** Work to complete **
Copy every line of the entries below verbatim, with nothing altered, added, or left out.

Saved data entries:
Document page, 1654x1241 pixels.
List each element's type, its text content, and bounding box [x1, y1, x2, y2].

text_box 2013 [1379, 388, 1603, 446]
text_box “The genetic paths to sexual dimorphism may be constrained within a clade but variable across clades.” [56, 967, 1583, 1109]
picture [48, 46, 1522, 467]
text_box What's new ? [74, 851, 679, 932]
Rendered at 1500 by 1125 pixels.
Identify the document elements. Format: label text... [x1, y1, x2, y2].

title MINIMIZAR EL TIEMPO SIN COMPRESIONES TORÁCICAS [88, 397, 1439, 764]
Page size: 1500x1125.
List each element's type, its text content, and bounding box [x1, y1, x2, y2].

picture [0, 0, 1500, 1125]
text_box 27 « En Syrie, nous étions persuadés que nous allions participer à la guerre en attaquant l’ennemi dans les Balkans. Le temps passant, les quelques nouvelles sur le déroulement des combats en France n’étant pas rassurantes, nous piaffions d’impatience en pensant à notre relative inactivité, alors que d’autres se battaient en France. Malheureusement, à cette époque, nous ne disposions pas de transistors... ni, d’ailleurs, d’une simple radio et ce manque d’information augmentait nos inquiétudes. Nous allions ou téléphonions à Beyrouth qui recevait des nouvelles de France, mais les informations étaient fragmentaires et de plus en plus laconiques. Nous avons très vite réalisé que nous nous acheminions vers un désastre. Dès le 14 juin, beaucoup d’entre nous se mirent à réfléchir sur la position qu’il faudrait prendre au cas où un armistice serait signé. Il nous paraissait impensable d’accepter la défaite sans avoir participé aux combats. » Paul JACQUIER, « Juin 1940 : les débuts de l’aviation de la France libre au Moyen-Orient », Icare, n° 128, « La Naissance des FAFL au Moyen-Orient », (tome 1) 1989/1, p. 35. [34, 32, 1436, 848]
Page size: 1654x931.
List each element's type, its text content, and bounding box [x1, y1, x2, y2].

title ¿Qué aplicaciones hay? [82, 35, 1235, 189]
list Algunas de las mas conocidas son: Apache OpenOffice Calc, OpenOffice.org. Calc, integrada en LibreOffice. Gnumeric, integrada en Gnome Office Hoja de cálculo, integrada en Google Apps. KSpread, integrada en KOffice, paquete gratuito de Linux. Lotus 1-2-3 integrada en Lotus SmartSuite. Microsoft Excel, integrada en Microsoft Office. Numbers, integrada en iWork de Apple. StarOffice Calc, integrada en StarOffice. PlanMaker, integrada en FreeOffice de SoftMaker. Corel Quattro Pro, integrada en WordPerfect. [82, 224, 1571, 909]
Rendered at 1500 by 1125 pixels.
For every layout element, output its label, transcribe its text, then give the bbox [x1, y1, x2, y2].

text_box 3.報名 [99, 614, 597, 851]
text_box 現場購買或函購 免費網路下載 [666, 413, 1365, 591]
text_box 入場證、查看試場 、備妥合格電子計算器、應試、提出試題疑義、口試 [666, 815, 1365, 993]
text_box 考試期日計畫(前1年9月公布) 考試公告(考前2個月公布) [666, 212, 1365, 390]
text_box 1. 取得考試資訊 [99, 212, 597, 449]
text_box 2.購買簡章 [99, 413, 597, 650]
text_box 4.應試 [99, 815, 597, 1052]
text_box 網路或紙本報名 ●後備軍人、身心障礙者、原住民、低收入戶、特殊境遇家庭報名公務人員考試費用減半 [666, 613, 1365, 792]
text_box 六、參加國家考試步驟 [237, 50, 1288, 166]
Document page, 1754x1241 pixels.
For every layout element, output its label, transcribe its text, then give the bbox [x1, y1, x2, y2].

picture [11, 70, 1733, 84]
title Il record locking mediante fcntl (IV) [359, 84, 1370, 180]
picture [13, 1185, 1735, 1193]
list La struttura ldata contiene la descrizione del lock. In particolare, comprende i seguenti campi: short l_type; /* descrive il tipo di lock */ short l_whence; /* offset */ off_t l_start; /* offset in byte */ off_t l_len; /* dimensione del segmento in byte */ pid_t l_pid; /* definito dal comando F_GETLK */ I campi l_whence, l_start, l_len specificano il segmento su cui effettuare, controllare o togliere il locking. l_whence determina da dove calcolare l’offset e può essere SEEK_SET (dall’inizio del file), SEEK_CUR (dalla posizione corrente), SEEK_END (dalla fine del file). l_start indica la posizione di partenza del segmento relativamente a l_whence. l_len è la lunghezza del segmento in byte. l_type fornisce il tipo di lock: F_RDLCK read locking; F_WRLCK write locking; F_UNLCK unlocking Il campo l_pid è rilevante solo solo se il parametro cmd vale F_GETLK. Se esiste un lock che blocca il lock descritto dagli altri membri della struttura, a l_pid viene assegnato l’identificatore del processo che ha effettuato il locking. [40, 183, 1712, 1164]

** Result of the task **
Document page, 1654x1241 pixels.
List each element's type, its text content, and bounding box [x1, y1, x2, y2].

text_box 2013 [1379, 388, 1603, 446]
text_box “The genetic paths to sexual dimorphism may be constrained within a clade but variable across clades.” [56, 967, 1583, 1109]
picture [48, 46, 1522, 467]
text_box What's new ? [74, 851, 679, 932]
Rendered at 1500 by 1125 pixels.
Identify the document elements. Format: label text... [x1, y1, x2, y2].

title MINIMIZAR EL TIEMPO SIN COMPRESIONES TORÁCICAS [88, 397, 1439, 764]
Page size: 1500x1125.
List each element's type, its text content, and bounding box [x1, y1, x2, y2].

picture [0, 0, 1500, 1125]
text_box 27 « En Syrie, nous étions persuadés que nous allions participer à la guerre en attaquant l’ennemi dans les Balkans. Le temps passant, les quelques nouvelles sur le déroulement des combats en France n’étant pas rassurantes, nous piaffions d’impatience en pensant à notre relative inactivité, alors que d’autres se battaient en France. Malheureusement, à cette époque, nous ne disposions pas de transistors... ni, d’ailleurs, d’une simple radio et ce manque d’information augmentait nos inquiétudes. Nous allions ou téléphonions à Beyrouth qui recevait des nouvelles de France, mais les informations étaient fragmentaires et de plus en plus laconiques. Nous avons très vite réalisé que nous nous acheminions vers un désastre. Dès le 14 juin, beaucoup d’entre nous se mirent à réfléchir sur la position qu’il faudrait prendre au cas où un armistice serait signé. Il nous paraissait impensable d’accepter la défaite sans avoir participé aux combats. » Paul JACQUIER, « Juin 1940 : les débuts de l’aviation de la France libre au Moyen-Orient », Icare, n° 128, « La Naissance des FAFL au Moyen-Orient », (tome 1) 1989/1, p. 35. [34, 32, 1436, 848]
Page size: 1654x931.
List each element's type, its text content, and bounding box [x1, y1, x2, y2].

title ¿Qué aplicaciones hay? [82, 35, 1235, 189]
list Algunas de las mas conocidas son: Apache OpenOffice Calc, OpenOffice.org. Calc, integrada en LibreOffice. Gnumeric, integrada en Gnome Office Hoja de cálculo, integrada en Google Apps. KSpread, integrada en KOffice, paquete gratuito de Linux. Lotus 1-2-3 integrada en Lotus SmartSuite. Microsoft Excel, integrada en Microsoft Office. Numbers, integrada en iWork de Apple. StarOffice Calc, integrada en StarOffice. PlanMaker, integrada en FreeOffice de SoftMaker. Corel Quattro Pro, integrada en WordPerfect. [82, 224, 1571, 909]
Rendered at 1500 by 1125 pixels.
For every layout element, output its label, transcribe its text, then give the bbox [x1, y1, x2, y2].

text_box 3.報名 [99, 614, 597, 851]
text_box 現場購買或函購 免費網路下載 [666, 413, 1365, 591]
text_box 入場證、查看試場 、備妥合格電子計算器、應試、提出試題疑義、口試 [666, 815, 1365, 993]
text_box 考試期日計畫(前1年9月公布) 考試公告(考前2個月公布) [666, 212, 1365, 390]
text_box 1. 取得考試資訊 [99, 212, 597, 449]
text_box 2.購買簡章 [99, 413, 597, 650]
text_box 4.應試 [99, 815, 597, 1052]
text_box 網路或紙本報名 ●後備軍人、身心障礙者、原住民、低收入戶、特殊境遇家庭報名公務人員考試費用減半 [666, 613, 1365, 792]
text_box 六、參加國家考試步驟 [237, 50, 1288, 166]
Document page, 1754x1241 pixels.
For every layout element, output its label, transcribe its text, then give the bbox [x1, y1, x2, y2].

picture [11, 70, 1733, 84]
title Il record locking mediante fcntl (IV) [359, 84, 1370, 180]
picture [13, 1185, 1735, 1193]
list La struttura ldata contiene la descrizione del lock. In particolare, comprende i seguenti campi: short l_type; /* descrive il tipo di lock */ short l_whence; /* offset */ off_t l_start; /* offset in byte */ off_t l_len; /* dimensione del segmento in byte */ pid_t l_pid; /* definito dal comando F_GETLK */ I campi l_whence, l_start, l_len specificano il segmento su cui effettuare, controllare o togliere il locking. l_whence determina da dove calcolare l’offset e può essere SEEK_SET (dall’inizio del file), SEEK_CUR (dalla posizione corrente), SEEK_END (dalla fine del file). l_start indica la posizione di partenza del segmento relativamente a l_whence. l_len è la lunghezza del segmento in byte. l_type fornisce il tipo di lock: F_RDLCK read locking; F_WRLCK write locking; F_UNLCK unlocking Il campo l_pid è rilevante solo solo se il parametro cmd vale F_GETLK. Se esiste un lock che blocca il lock descritto dagli altri membri della struttura, a l_pid viene assegnato l’identificatore del processo che ha effettuato il locking. [40, 183, 1712, 1164]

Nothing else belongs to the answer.